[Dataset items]
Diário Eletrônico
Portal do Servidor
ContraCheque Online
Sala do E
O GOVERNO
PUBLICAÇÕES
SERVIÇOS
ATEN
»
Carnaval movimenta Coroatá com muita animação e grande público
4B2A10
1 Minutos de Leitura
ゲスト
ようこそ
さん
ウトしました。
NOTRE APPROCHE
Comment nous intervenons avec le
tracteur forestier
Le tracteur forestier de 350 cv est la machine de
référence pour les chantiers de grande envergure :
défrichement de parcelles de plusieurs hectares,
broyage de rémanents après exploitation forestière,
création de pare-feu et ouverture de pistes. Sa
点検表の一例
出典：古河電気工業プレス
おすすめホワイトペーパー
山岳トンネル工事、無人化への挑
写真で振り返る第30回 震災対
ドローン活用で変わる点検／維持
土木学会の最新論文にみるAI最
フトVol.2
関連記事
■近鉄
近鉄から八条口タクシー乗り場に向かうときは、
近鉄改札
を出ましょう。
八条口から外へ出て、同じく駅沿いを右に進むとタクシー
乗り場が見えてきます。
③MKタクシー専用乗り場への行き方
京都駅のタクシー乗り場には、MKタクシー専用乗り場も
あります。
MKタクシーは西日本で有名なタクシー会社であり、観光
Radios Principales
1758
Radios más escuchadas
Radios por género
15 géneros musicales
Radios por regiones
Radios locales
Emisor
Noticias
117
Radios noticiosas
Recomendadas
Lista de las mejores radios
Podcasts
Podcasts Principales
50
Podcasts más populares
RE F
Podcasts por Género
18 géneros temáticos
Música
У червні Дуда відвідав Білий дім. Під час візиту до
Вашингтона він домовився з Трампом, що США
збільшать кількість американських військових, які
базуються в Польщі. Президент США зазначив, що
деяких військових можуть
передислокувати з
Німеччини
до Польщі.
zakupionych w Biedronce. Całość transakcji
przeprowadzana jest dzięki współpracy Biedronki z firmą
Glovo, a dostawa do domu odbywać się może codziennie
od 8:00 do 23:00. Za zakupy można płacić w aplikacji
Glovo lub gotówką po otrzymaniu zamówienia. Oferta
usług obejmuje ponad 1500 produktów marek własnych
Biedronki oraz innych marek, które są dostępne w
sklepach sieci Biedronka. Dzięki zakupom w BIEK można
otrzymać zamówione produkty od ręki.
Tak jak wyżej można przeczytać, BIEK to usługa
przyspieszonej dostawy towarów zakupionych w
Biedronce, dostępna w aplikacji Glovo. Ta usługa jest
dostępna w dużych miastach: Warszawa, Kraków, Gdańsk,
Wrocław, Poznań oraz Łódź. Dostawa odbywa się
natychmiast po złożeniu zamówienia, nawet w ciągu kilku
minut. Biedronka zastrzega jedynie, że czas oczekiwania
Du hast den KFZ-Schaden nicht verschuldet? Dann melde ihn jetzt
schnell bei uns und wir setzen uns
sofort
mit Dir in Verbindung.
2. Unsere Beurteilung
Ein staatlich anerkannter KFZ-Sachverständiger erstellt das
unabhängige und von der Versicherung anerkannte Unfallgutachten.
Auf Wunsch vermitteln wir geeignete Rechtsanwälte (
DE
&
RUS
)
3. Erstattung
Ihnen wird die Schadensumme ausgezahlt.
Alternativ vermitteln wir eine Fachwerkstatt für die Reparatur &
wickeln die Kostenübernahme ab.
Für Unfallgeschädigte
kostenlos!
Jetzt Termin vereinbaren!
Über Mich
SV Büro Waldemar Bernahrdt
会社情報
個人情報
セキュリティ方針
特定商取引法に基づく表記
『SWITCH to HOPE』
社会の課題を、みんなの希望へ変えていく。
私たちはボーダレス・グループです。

* _Problem to solve_
Reproduce every line of the listing above word for word, in the same order and with the same line breaks.

* _Result below_
Diário Eletrônico
Portal do Servidor
ContraCheque Online
Sala do E
O GOVERNO
PUBLICAÇÕES
SERVIÇOS
ATEN
»
Carnaval movimenta Coroatá com muita animação e grande público
4B2A10
1 Minutos de Leitura
ゲスト
ようこそ
さん
ウトしました。
NOTRE APPROCHE
Comment nous intervenons avec le
tracteur forestier
Le tracteur forestier de 350 cv est la machine de
référence pour les chantiers de grande envergure :
défrichement de parcelles de plusieurs hectares,
broyage de rémanents après exploitation forestière,
création de pare-feu et ouverture de pistes. Sa
点検表の一例
出典：古河電気工業プレス
おすすめホワイトペーパー
山岳トンネル工事、無人化への挑
写真で振り返る第30回 震災対
ドローン活用で変わる点検／維持
土木学会の最新論文にみるAI最
フトVol.2
関連記事
■近鉄
近鉄から八条口タクシー乗り場に向かうときは、
近鉄改札
を出ましょう。
八条口から外へ出て、同じく駅沿いを右に進むとタクシー
乗り場が見えてきます。
③MKタクシー専用乗り場への行き方
京都駅のタクシー乗り場には、MKタクシー専用乗り場も
あります。
MKタクシーは西日本で有名なタクシー会社であり、観光
Radios Principales
1758
Radios más escuchadas
Radios por género
15 géneros musicales
Radios por regiones
Radios locales
Emisor
Noticias
117
Radios noticiosas
Recomendadas
Lista de las mejores radios
Podcasts
Podcasts Principales
50
Podcasts más populares
RE F
Podcasts por Género
18 géneros temáticos
Música
У червні Дуда відвідав Білий дім. Під час візиту до
Вашингтона він домовився з Трампом, що США
збільшать кількість американських військових, які
базуються в Польщі. Президент США зазначив, що
деяких військових можуть
передислокувати з
Німеччини
до Польщі.
zakupionych w Biedronce. Całość transakcji
przeprowadzana jest dzięki współpracy Biedronki z firmą
Glovo, a dostawa do domu odbywać się może codziennie
od 8:00 do 23:00. Za zakupy można płacić w aplikacji
Glovo lub gotówką po otrzymaniu zamówienia. Oferta
usług obejmuje ponad 1500 produktów marek własnych
Biedronki oraz innych marek, które są dostępne w
sklepach sieci Biedronka. Dzięki zakupom w BIEK można
otrzymać zamówione produkty od ręki.
Tak jak wyżej można przeczytać, BIEK to usługa
przyspieszonej dostawy towarów zakupionych w
Biedronce, dostępna w aplikacji Glovo. Ta usługa jest
dostępna w dużych miastach: Warszawa, Kraków, Gdańsk,
Wrocław, Poznań oraz Łódź. Dostawa odbywa się
natychmiast po złożeniu zamówienia, nawet w ciągu kilku
minut. Biedronka zastrzega jedynie, że czas oczekiwania
Du hast den KFZ-Schaden nicht verschuldet? Dann melde ihn jetzt
schnell bei uns und wir setzen uns
sofort
mit Dir in Verbindung.
2. Unsere Beurteilung
Ein staatlich anerkannter KFZ-Sachverständiger erstellt das
unabhängige und von der Versicherung anerkannte Unfallgutachten.
Auf Wunsch vermitteln wir geeignete Rechtsanwälte (
DE
&
RUS
)
3. Erstattung
Ihnen wird die Schadensumme ausgezahlt.
Alternativ vermitteln wir eine Fachwerkstatt für die Reparatur &
wickeln die Kostenübernahme ab.
Für Unfallgeschädigte
kostenlos!
Jetzt Termin vereinbaren!
Über Mich
SV Büro Waldemar Bernahrdt
会社情報
個人情報
セキュリティ方針
特定商取引法に基づく表記
『SWITCH to HOPE』
社会の課題を、みんなの希望へ変えていく。
私たちはボーダレス・グループです。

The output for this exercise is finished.